Daniel Singh

Daniel Singh started studying architecture in Innsbruck in 2018. After graduating from the bachelor program in summer 2021, he decided to start studying comparative literature additionally to enrolling in the master program in architecture. He is interested in chthulucenic human-animal coexistence, which he investigated in his architecture bachelor project, but also in popular culture, fantasy literature and game studies. He held talks student conferences “Studientag der allgemeinen und vergleichenden Literaturwissenschaft 2023” at Bergische Universität Wuppertal and „Studierendenkongress Komparatistik 2024“ at Freie Universität Berlin. He currently writes his master thesis titled “Einsatz und Wirkung historischer Architektur in Videospielen”.

Of romanticised ruins and provisional shelters: Architecture in games after the fall of civilisation.

FROG 2024 – Talk

The first part of the talk (5 min) offers a general overview of different types of architecture in post-apocalyptic games, focusing primarily on ruins and shelters. I will draw on theories originating from cultural geography and architectural theory, as well as game studies. In order to understand how architecture functions as sign and how it relates to its real-world counterpart, I shall refer to the semiotic theories proposed by Eco and Barthes.

Ruins are very much present in contemporary popular culture, according to DeSilvey and Edensor, they are associated with both disastrous futures as well as tension, exhilaration, and excitement (see DeSilvey, Edensor, 478). According to Hill, they combine both fragmentariness and monumentality, and additionally capture human imagination, making recipients envision a past – or a future – for them (see Hill, 294–295).
Provisional shelters, on the other hand, are an architectural form which only emerges after an apocalyptic event, resulting in the necessity to ensure one’s survival. With the shelter, humanity’s claim to control the environment is rendered ridiculous. It is possible for players to build their own shelters in certain games.
In the second and longer portion of the talk (15 min) I will examine three post-apocalyptic games based on their architectural structures, following the mentioned theories.

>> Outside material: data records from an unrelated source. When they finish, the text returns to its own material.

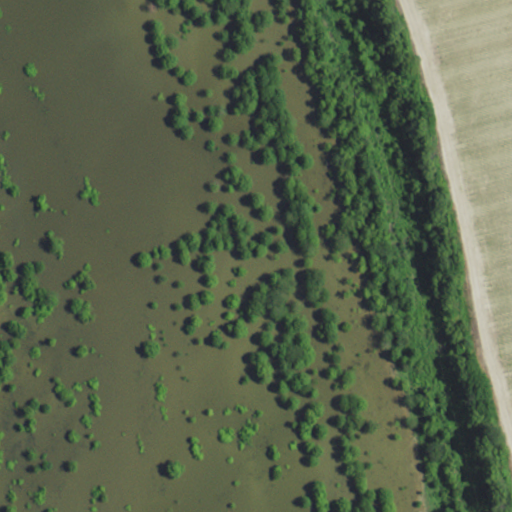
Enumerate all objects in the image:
road: (468, 236)
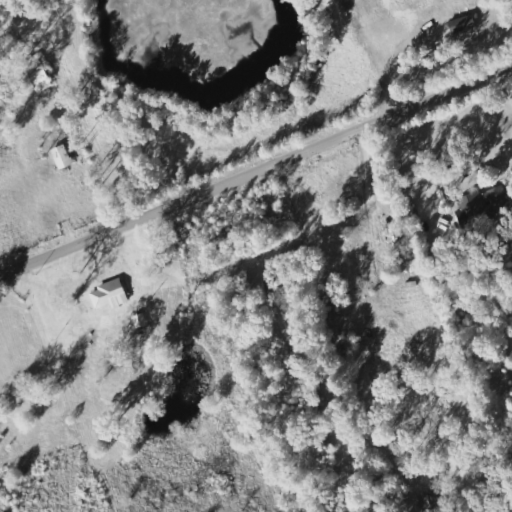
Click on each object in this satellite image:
building: (464, 24)
building: (64, 156)
road: (255, 170)
building: (484, 203)
building: (507, 231)
building: (338, 252)
building: (111, 294)
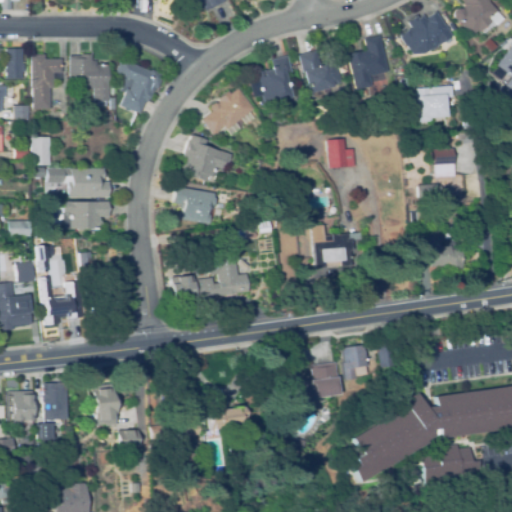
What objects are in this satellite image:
building: (203, 2)
building: (4, 4)
building: (4, 4)
building: (203, 4)
road: (308, 7)
building: (471, 14)
building: (474, 15)
road: (152, 22)
road: (105, 26)
building: (421, 34)
building: (423, 34)
building: (363, 62)
building: (11, 63)
building: (365, 63)
building: (12, 64)
building: (506, 65)
building: (504, 66)
building: (314, 72)
building: (315, 72)
building: (86, 75)
building: (88, 75)
building: (40, 79)
building: (40, 79)
building: (269, 81)
building: (269, 82)
building: (402, 83)
building: (133, 85)
building: (135, 85)
building: (1, 90)
building: (361, 92)
building: (110, 97)
building: (428, 101)
building: (431, 103)
road: (164, 106)
building: (17, 111)
building: (224, 111)
building: (18, 112)
building: (71, 112)
building: (222, 112)
building: (72, 123)
building: (463, 124)
building: (454, 125)
building: (37, 150)
building: (38, 151)
building: (19, 153)
building: (334, 154)
building: (334, 154)
building: (199, 157)
building: (199, 159)
building: (438, 162)
building: (439, 163)
building: (9, 166)
building: (77, 181)
building: (78, 181)
building: (427, 190)
building: (504, 199)
building: (189, 204)
building: (190, 205)
building: (80, 214)
building: (83, 214)
building: (260, 224)
building: (15, 228)
building: (17, 229)
building: (318, 247)
building: (323, 248)
building: (432, 251)
building: (39, 252)
building: (434, 252)
building: (82, 259)
building: (21, 271)
building: (22, 272)
building: (205, 281)
building: (216, 281)
building: (56, 300)
building: (55, 301)
building: (111, 305)
building: (12, 308)
road: (332, 320)
building: (424, 329)
road: (76, 354)
building: (379, 355)
building: (378, 356)
building: (346, 360)
building: (346, 361)
building: (308, 383)
building: (308, 383)
building: (50, 401)
building: (101, 404)
building: (17, 405)
building: (99, 405)
building: (16, 406)
building: (47, 409)
building: (220, 416)
building: (219, 417)
road: (476, 422)
building: (425, 424)
building: (428, 426)
building: (181, 429)
building: (164, 430)
building: (42, 431)
building: (124, 434)
building: (122, 438)
building: (295, 442)
building: (165, 445)
building: (5, 446)
building: (445, 465)
building: (445, 465)
building: (3, 492)
building: (67, 497)
building: (69, 498)
building: (29, 504)
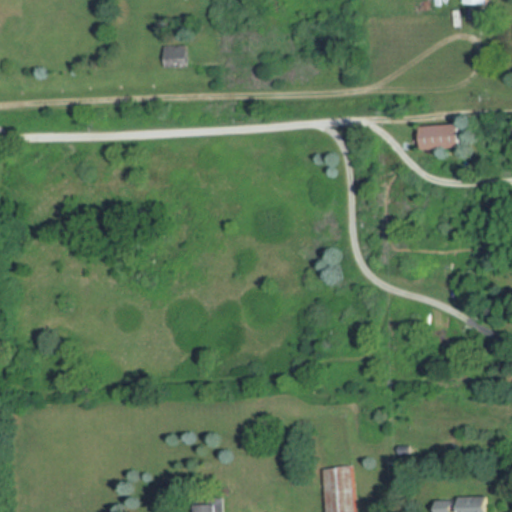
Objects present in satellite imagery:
building: (477, 1)
building: (177, 55)
road: (322, 92)
road: (256, 121)
building: (442, 135)
road: (429, 170)
road: (361, 257)
building: (338, 489)
building: (463, 504)
building: (212, 508)
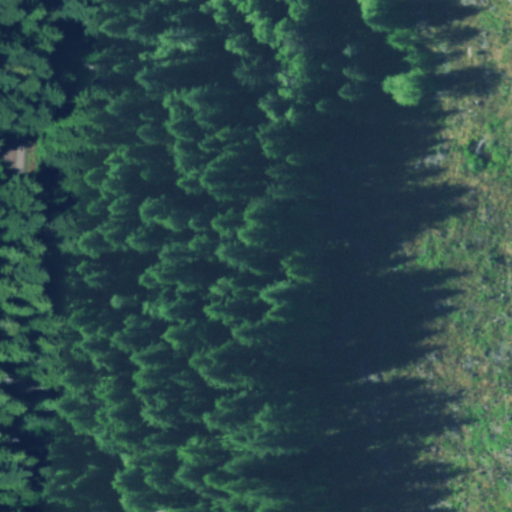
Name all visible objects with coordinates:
road: (12, 144)
road: (2, 278)
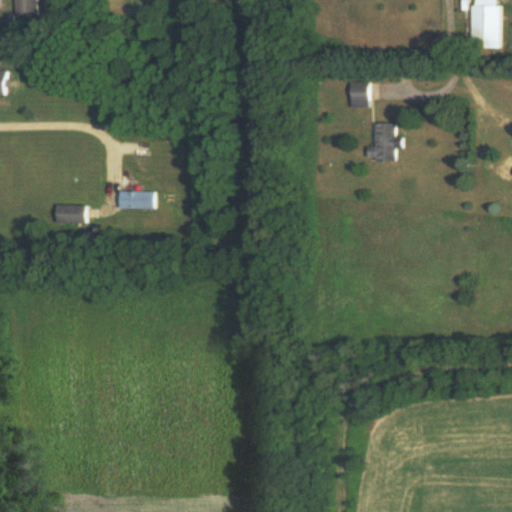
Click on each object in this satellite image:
building: (26, 7)
road: (448, 22)
building: (485, 23)
road: (473, 74)
building: (2, 81)
building: (359, 94)
road: (85, 125)
building: (383, 142)
building: (137, 199)
building: (70, 213)
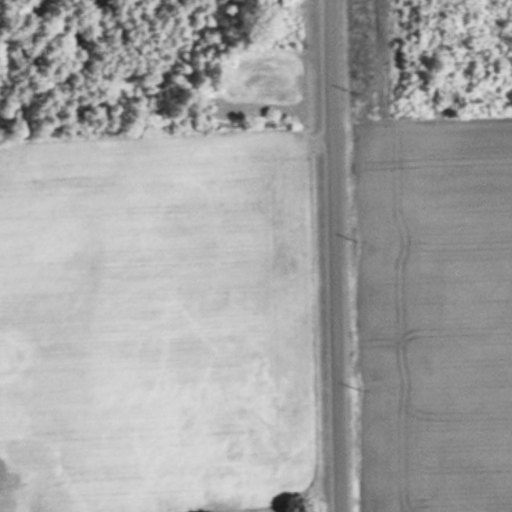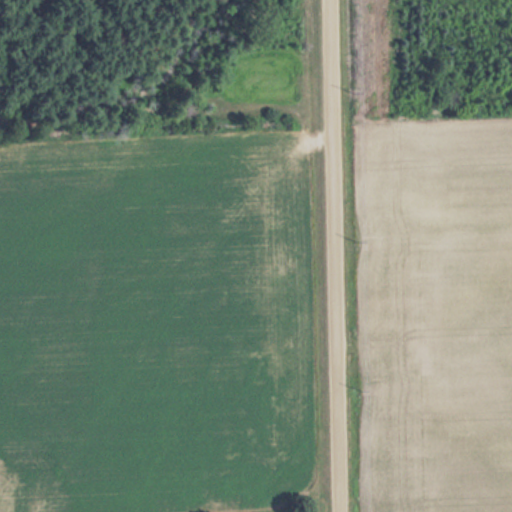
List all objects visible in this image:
road: (326, 256)
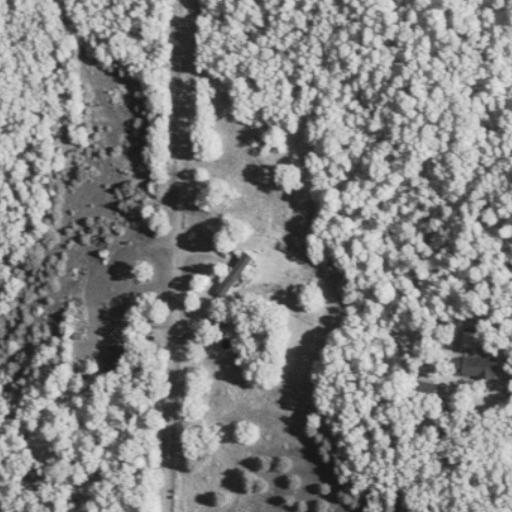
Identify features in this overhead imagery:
road: (176, 256)
building: (233, 273)
building: (471, 337)
building: (117, 347)
building: (471, 366)
building: (426, 389)
road: (397, 464)
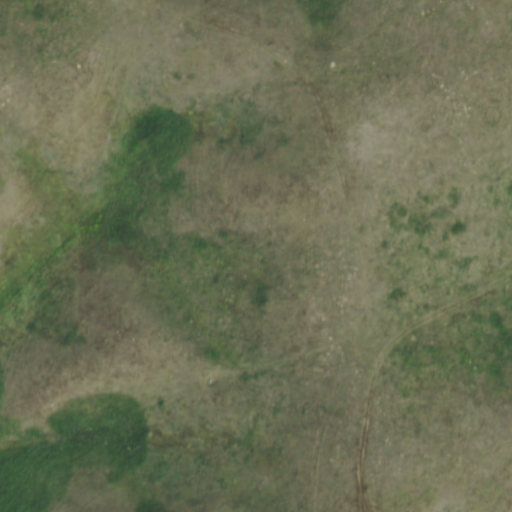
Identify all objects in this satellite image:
road: (385, 359)
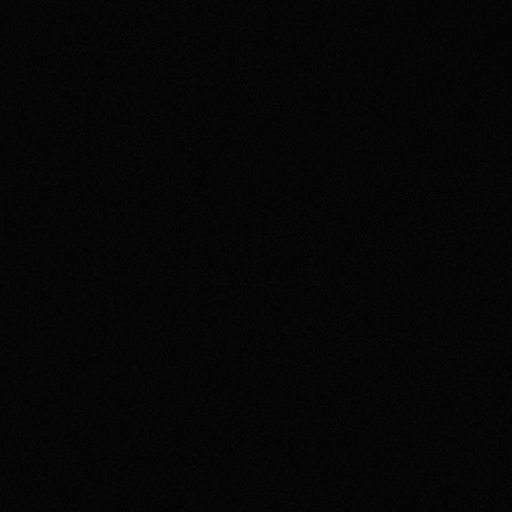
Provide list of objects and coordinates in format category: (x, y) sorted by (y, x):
river: (367, 260)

Horizon Zero Dawn contains mostly modern or contemporary ruins, having been built during the last 150 years. Some of them are easily recognizable landmarks, serving as witnesses to a failed or defeated humanity and increasing dystopian atmosphere (see Bonner, 41).

Players can construct their own shelter in Fallout 4. These buildings always follow the aesthetics of makeshift shelters, demonstrating not only the scarcity of resources but also the population’s will to survive and their uncertainty about the current situation.

The ruins in Elden Ring are inspired by architectural styles that have been out of use for several centuries. According to Burström, this creates more distance than Horizon Zero Dawn’s modern ruins, since recipients are unaware of their appearance and feel when in active use (see Burström, 122). Furthermore, distance and monumentality create an aura of sublimity associated with the lost, pre-apocalyptic era.

Bibliography:
Bonner, Marc: Offene-Welt-Strukturen. Architektur-, Stadt- und Naturlandschaft im Computerspiel. Marburg 2023.
Burström, Mats: Creative Confusion. Modern Ruins and the Archaeology of the Present, in: Ers, Andrus, Ruin, Hans (ed.): Rethinking Time. Essays on History, Memory and Representation. Huddinge 2011, 119–128.
DeSilvey, Caitlin, Edensor, Tim: Reckoning with ruins, in: Progress in Human Geography 37.2013, 4, 465–485.
Elden Ring. Tokio Bandai Namco Entertainment, 2022, PlayStation 4, PlayStation 5, Windows PC, Xbox One, Xbox Series.
Ers, Andrus, Ruin, Hans (ed.): Rethinking Time. Essays on History, Memory and Representation. Huddinge 2011.
Fallout 4. Rockville, Maryland Bethesda Softworks, 2015, PlayStation 4, Windows PC, XBox One.
Hill, Jonathan: The architecture of ruins. Designs on the past, present and future. London, New York 2019.
Horizon Zero Dawn. Santa Monica Sony Interactive Entertainment, 2017, PlayStation 4.